## [Problem statement]
Could you repeat word for word everything from the line containing "into moving hoardings, enabling" down to the line containing "on a daily basis.", including both of those lines?
[[ Exercise material open ]]
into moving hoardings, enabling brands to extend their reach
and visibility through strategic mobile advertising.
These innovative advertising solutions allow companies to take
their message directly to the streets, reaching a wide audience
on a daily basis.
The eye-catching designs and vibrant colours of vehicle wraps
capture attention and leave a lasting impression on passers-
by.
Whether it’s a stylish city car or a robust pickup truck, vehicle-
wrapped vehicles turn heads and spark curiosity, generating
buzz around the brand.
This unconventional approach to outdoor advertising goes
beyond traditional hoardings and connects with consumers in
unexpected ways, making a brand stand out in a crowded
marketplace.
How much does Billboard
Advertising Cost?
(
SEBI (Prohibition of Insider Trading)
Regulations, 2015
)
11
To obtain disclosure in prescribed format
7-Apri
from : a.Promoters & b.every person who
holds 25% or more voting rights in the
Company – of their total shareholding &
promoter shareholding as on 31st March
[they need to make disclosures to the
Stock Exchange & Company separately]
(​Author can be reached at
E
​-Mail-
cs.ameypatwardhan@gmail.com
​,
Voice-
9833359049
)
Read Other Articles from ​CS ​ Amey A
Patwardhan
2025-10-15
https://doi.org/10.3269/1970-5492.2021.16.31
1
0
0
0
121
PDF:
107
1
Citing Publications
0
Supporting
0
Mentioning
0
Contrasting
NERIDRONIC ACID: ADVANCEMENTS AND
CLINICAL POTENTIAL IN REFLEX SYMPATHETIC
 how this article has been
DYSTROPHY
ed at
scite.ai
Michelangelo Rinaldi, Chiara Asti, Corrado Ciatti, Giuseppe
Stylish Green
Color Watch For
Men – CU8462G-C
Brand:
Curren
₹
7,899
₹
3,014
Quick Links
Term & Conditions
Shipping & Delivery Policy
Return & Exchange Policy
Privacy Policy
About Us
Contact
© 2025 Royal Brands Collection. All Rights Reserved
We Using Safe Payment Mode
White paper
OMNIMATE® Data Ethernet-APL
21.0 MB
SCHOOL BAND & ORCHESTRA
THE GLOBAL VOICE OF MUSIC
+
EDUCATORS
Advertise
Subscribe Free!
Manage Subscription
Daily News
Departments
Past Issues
[[ Exercise material closed ]]
[[ Exercise material open ]]
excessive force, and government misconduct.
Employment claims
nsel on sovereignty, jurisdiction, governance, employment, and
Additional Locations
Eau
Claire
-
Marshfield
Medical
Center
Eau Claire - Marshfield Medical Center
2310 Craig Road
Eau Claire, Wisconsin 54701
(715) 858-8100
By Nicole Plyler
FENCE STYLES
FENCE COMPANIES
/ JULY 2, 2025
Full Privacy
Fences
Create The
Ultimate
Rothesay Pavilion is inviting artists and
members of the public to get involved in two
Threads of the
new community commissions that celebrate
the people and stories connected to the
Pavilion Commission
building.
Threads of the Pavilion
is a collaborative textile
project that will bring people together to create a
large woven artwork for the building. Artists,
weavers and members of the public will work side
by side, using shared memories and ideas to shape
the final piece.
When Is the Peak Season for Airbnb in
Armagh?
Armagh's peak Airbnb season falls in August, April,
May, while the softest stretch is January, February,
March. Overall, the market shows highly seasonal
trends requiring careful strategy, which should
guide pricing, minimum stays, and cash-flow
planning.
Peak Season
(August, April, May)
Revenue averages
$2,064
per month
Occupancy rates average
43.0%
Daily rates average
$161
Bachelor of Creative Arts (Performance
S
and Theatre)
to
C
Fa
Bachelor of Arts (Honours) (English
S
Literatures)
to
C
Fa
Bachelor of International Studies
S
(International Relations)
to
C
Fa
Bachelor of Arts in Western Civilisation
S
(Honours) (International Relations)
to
[[ Exercise material closed ]]
[[ Exercise material open ]]
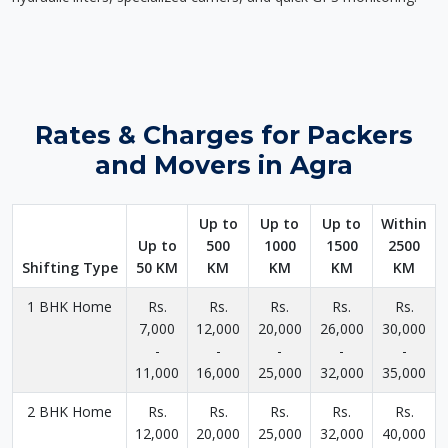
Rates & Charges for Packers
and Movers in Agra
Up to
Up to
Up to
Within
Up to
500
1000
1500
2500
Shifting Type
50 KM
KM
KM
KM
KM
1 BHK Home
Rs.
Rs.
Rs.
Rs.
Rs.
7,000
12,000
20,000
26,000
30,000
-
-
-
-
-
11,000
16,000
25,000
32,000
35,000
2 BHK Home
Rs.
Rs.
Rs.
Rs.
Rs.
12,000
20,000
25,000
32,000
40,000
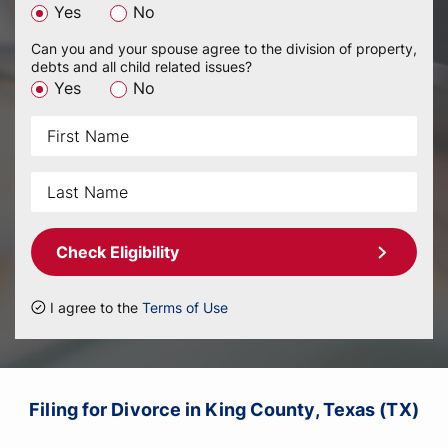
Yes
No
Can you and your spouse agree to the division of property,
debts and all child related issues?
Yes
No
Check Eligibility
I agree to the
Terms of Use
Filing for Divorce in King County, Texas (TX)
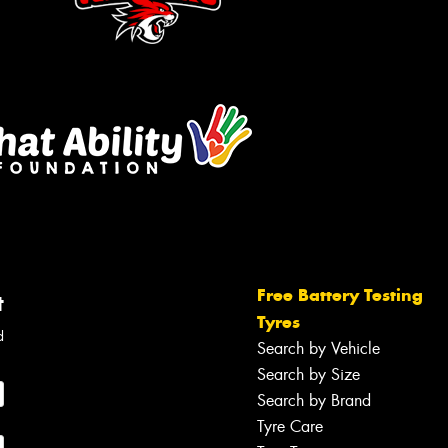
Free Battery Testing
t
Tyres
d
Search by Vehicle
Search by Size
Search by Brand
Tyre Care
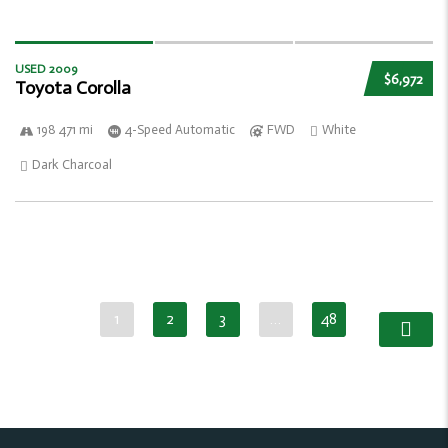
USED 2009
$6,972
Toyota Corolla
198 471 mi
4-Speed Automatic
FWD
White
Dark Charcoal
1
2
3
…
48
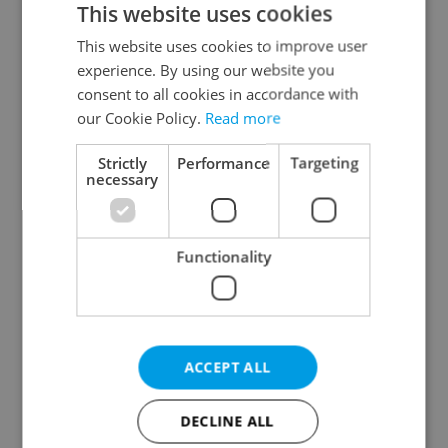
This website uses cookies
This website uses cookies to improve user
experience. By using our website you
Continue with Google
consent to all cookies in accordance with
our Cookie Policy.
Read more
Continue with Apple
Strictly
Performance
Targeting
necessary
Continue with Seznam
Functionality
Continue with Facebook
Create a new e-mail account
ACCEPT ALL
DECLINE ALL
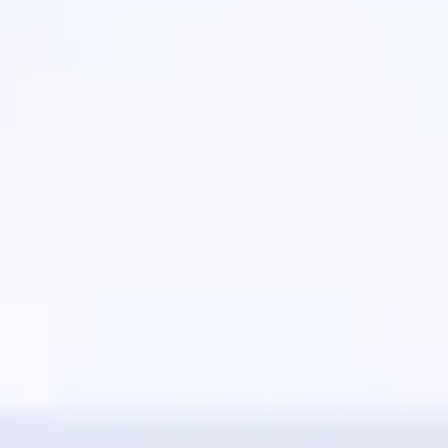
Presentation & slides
[[ Exercise material closed ]]
## [Solution for this exercise]
into moving hoardings, enabling brands to extend their reach
and visibility through strategic mobile advertising.
These innovative advertising solutions allow companies to take
their message directly to the streets, reaching a wide audience
on a daily basis.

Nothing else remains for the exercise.